**Exercise instructions**. Copy out the source text of every record below line for line, leaving out the pictures.

START Recorded data

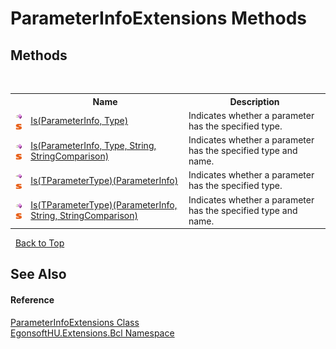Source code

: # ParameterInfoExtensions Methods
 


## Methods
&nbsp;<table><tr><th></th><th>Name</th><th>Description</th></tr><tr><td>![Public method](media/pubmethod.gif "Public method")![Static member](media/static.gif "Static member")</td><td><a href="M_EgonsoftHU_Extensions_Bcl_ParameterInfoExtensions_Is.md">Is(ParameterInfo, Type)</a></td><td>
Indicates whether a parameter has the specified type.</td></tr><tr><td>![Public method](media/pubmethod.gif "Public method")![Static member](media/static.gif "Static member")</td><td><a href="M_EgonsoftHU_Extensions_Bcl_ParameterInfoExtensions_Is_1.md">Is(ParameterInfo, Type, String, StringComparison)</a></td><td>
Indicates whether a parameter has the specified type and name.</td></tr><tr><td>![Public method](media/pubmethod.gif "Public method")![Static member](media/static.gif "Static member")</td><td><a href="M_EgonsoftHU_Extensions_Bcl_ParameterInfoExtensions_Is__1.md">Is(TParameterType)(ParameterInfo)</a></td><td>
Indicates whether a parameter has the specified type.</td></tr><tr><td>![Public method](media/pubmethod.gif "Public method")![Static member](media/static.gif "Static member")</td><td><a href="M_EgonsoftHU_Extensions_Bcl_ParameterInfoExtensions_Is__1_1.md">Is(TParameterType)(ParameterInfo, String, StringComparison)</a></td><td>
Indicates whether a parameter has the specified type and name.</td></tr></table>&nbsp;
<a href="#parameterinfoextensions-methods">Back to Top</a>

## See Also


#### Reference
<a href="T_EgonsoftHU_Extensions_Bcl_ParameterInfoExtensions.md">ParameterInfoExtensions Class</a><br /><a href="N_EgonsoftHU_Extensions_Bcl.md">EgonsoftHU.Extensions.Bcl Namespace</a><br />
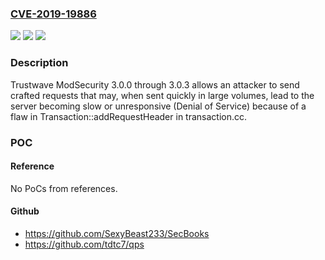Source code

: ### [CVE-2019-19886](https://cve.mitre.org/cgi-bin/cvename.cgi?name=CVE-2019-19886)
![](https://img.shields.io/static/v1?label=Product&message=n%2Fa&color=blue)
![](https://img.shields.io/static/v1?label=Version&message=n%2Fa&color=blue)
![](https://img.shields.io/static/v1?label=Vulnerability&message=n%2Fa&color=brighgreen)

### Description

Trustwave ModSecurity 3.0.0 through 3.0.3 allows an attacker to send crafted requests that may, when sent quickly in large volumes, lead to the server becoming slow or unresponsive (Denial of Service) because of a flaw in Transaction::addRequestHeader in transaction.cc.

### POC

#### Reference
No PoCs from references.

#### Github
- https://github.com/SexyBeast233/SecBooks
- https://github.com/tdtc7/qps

END Recorded data

**Answer to this task**.
Source code

: # ParameterInfoExtensions Methods
 


## Methods
&nbsp;<table><tr><th></th><th>Name</th><th>Description</th></tr><tr><td>![Public method](media/pubmethod.gif "Public method")![Static member](media/static.gif "Static member")</td><td><a href="M_EgonsoftHU_Extensions_Bcl_ParameterInfoExtensions_Is.md">Is(ParameterInfo, Type)</a></td><td>
Indicates whether a parameter has the specified type.</td></tr><tr><td>![Public method](media/pubmethod.gif "Public method")![Static member](media/static.gif "Static member")</td><td><a href="M_EgonsoftHU_Extensions_Bcl_ParameterInfoExtensions_Is_1.md">Is(ParameterInfo, Type, String, StringComparison)</a></td><td>
Indicates whether a parameter has the specified type and name.</td></tr><tr><td>![Public method](media/pubmethod.gif "Public method")![Static member](media/static.gif "Static member")</td><td><a href="M_EgonsoftHU_Extensions_Bcl_ParameterInfoExtensions_Is__1.md">Is(TParameterType)(ParameterInfo)</a></td><td>
Indicates whether a parameter has the specified type.</td></tr><tr><td>![Public method](media/pubmethod.gif "Public method")![Static member](media/static.gif "Static member")</td><td><a href="M_EgonsoftHU_Extensions_Bcl_ParameterInfoExtensions_Is__1_1.md">Is(TParameterType)(ParameterInfo, String, StringComparison)</a></td><td>
Indicates whether a parameter has the specified type and name.</td></tr></table>&nbsp;
<a href="#parameterinfoextensions-methods">Back to Top</a>

## See Also


#### Reference
<a href="T_EgonsoftHU_Extensions_Bcl_ParameterInfoExtensions.md">ParameterInfoExtensions Class</a><br /><a href="N_EgonsoftHU_Extensions_Bcl.md">EgonsoftHU.Extensions.Bcl Namespace</a><br />
Source code

: ### [CVE-2019-19886](https://cve.mitre.org/cgi-bin/cvename.cgi?name=CVE-2019-19886)
![](https://img.shields.io/static/v1?label=Product&message=n%2Fa&color=blue)
![](https://img.shields.io/static/v1?label=Version&message=n%2Fa&color=blue)
![](https://img.shields.io/static/v1?label=Vulnerability&message=n%2Fa&color=brighgreen)

### Description

Trustwave ModSecurity 3.0.0 through 3.0.3 allows an attacker to send crafted requests that may, when sent quickly in large volumes, lead to the server becoming slow or unresponsive (Denial of Service) because of a flaw in Transaction::addRequestHeader in transaction.cc.

### POC

#### Reference
No PoCs from references.

#### Github
- https://github.com/SexyBeast233/SecBooks
- https://github.com/tdtc7/qps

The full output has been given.